Alle Kontakte aller beschlagnahmten Polizisten-Handys wurden durchleuchtet

Im Frühjahr war bekannt geworden, dass bei den Ermittlungen gegen 24 Polizeibeamte aus Essen/Mülheim sämtliche Kontaktdaten aus allen beschlagnahmten Mobiltelefonen der Beschuldigten von Sicherheitsbehörden in ganz Deutschland durchleuchtet wurden. Dabei sollte überprüft werden, ob es Verbindungen der Chat-Polizisten zu rechtsextremistischen Netzwerken gibt. Insgesamt wurden rund 12.500 Rufnummern an sämtliche Landeskriminalämter und Verfassungsschutzbehörden sowie an den Zoll und das Bundeskriminalamt übermittelt.

Die massenhafte Datenabfrage führte zunächst nur zu 26 Treffern. So ergaben sich Verbindungen zu neun Personen der rechtsextremen Gruppe „Steeler Jungs“ sowie in die Hooligan-Szene in Essen und Dortmund. Innenminister Herbert Reul (CDU) hatte mit Blick auf diese Erkenntnisse davor gewarnt, dass man das Instrument der sogenannten kriminaltaktischen Anfrage „nicht leichtfertig infrage stellen sollte“. Die Datensätze würden nach dem Abgleich sofort wieder gelöscht und stünden für weitere Anfragen nicht mehr zur Verfügung.

Ist das neue Polizeigesetz bei kriminaltaktischen Abfragen zu großzügig?

Der von der SPD eingeschaltete Gutachter Christoph Buchert sieht die Massenanfrage zwar durch das neue Polizeigesetz gedeckt, äußerte jedoch Zweifel an der Verhältnismäßigkeit der Aktion.
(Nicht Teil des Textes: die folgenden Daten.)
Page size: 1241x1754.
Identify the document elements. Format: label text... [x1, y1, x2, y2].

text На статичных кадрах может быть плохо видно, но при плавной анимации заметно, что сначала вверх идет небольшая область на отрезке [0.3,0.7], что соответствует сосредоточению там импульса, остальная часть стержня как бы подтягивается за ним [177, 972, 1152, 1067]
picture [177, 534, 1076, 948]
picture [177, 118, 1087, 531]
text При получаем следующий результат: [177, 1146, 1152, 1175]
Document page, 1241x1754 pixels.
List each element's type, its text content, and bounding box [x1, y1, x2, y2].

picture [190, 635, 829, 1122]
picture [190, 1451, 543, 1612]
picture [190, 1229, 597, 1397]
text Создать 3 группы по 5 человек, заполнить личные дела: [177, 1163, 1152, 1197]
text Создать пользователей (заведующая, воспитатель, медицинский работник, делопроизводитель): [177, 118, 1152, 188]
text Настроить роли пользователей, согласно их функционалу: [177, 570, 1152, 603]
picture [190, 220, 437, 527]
Es habe die Sensibilität gefehlt, offenkundig Unbeteiligte wie etwa Kindergarten-Kontakte oder Zufallsbekanntschaften von der Überprüfung auszunehmen. SPD-Innenexperte Hartmut Ganzke forderte Nachbesserungen im NRW-Polizeigesetz, um uferlose Datenabfragen künftig zu verhindern. Der Kreis von relevanten Kontaktpersonen müsse juristisch enger gefasst werden.

Die Gewerkschaft der Polizei (GdP) wollte den Bochumer Ermittlern keinen Vorwurf machen und verwies vielmehr auf eine politische Verantwortung für das Vorgehen: „Der Rechtsstaat macht nicht Sachen, weil er es kann, sondern weil er es darf“, sagte GdP-Landeschef Michael Mertens. Im vergangenen Jahr waren zufällig mehrere private Polizei-Chatgruppen im Präsidium Essen/Mülheim öffentlich geworden, in denen über Jahre Bilder und Botschaften mit rechtsextremer Hetze geteilt worden waren. Das Innenministerium hatte daraufhin eine harte Aufklärungsarbeit in Gang gesetzt.